Please find every line in the records that contains the string "中海油三大石油公司千方百计增加资源供应" and copy each of those lines. Case counts when matching.
━━ MATERIALS PROVIDED ━━
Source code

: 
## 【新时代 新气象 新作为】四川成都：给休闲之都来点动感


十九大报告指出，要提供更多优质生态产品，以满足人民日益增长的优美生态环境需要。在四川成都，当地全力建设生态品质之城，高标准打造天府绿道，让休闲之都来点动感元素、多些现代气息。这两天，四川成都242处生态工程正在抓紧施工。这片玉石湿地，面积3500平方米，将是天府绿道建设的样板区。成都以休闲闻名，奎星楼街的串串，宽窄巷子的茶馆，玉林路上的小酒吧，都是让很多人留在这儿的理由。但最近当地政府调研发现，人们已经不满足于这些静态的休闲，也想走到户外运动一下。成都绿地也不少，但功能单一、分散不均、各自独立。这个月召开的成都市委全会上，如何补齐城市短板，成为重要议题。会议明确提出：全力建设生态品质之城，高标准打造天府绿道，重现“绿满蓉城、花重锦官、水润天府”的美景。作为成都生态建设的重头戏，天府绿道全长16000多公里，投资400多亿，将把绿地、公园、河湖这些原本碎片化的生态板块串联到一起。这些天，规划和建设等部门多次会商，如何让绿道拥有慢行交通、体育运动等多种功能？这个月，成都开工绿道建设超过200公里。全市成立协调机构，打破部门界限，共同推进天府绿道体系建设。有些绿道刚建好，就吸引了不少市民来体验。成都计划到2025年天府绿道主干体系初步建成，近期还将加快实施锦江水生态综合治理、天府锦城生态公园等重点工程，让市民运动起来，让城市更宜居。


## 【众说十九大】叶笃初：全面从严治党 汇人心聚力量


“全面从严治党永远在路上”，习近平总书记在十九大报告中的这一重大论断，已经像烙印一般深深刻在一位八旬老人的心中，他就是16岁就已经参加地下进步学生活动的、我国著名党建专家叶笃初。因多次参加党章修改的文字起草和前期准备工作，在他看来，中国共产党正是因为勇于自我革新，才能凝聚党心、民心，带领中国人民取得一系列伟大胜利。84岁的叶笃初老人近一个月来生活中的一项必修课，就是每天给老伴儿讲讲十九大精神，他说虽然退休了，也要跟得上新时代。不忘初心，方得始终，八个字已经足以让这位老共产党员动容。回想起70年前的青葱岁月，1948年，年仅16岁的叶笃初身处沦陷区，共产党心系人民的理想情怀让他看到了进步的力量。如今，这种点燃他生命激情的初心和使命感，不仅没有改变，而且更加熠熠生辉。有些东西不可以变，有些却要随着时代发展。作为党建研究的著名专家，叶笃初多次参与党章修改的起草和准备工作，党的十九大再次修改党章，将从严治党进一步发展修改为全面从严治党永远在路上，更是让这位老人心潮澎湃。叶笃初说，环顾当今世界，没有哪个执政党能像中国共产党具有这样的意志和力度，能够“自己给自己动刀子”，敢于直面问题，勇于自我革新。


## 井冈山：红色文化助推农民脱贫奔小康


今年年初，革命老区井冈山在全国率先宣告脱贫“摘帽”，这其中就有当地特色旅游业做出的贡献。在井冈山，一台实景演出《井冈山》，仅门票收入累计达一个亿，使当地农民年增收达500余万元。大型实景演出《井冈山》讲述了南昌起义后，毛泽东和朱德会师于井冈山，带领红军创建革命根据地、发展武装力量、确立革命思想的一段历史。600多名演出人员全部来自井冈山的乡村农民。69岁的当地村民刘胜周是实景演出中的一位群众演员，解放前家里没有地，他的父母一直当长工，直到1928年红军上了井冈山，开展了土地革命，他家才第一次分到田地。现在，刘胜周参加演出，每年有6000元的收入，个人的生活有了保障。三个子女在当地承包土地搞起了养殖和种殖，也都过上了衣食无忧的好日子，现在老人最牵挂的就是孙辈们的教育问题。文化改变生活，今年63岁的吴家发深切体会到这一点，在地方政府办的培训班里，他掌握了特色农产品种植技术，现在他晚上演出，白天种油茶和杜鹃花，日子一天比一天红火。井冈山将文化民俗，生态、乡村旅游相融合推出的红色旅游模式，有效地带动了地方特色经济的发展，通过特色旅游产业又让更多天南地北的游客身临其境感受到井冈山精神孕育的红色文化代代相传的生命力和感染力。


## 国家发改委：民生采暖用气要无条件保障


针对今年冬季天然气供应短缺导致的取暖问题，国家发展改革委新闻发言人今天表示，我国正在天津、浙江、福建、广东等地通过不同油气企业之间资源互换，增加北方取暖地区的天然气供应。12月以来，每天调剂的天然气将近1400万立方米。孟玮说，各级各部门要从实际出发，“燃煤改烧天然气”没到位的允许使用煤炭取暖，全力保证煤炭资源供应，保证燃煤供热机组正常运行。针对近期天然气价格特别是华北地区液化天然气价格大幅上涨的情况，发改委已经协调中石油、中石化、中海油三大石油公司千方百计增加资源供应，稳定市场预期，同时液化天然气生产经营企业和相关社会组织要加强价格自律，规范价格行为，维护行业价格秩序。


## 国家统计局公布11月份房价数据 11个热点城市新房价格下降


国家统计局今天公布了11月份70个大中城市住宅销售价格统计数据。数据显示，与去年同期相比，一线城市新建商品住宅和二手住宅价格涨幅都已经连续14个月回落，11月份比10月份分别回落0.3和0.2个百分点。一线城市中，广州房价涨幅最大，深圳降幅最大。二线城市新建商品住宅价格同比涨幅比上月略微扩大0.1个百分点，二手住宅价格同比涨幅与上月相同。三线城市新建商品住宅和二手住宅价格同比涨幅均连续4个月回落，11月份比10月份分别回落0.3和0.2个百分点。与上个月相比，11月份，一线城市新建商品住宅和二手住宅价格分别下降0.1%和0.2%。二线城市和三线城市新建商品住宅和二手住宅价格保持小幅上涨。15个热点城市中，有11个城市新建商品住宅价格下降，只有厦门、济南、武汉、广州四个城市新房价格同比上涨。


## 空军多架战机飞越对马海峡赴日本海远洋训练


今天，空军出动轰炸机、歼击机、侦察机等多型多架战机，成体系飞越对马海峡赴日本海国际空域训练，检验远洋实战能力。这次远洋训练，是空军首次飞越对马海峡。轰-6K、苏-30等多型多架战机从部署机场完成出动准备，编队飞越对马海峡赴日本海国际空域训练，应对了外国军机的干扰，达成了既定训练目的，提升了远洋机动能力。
━━━
RESULT:
针对今年冬季天然气供应短缺导致的取暖问题，国家发展改革委新闻发言人今天表示，我国正在天津、浙江、福建、广东等地通过不同油气企业之间资源互换，增加北方取暖地区的天然气供应。12月以来，每天调剂的天然气将近1400万立方米。孟玮说，各级各部门要从实际出发，“燃煤改烧天然气”没到位的允许使用煤炭取暖，全力保证煤炭资源供应，保证燃煤供热机组正常运行。针对近期天然气价格特别是华北地区液化天然气价格大幅上涨的情况，发改委已经协调中石油、中石化、中海油三大石油公司千方百计增加资源供应，稳定市场预期，同时液化天然气生产经营企业和相关社会组织要加强价格自律，规范价格行为，维护行业价格秩序。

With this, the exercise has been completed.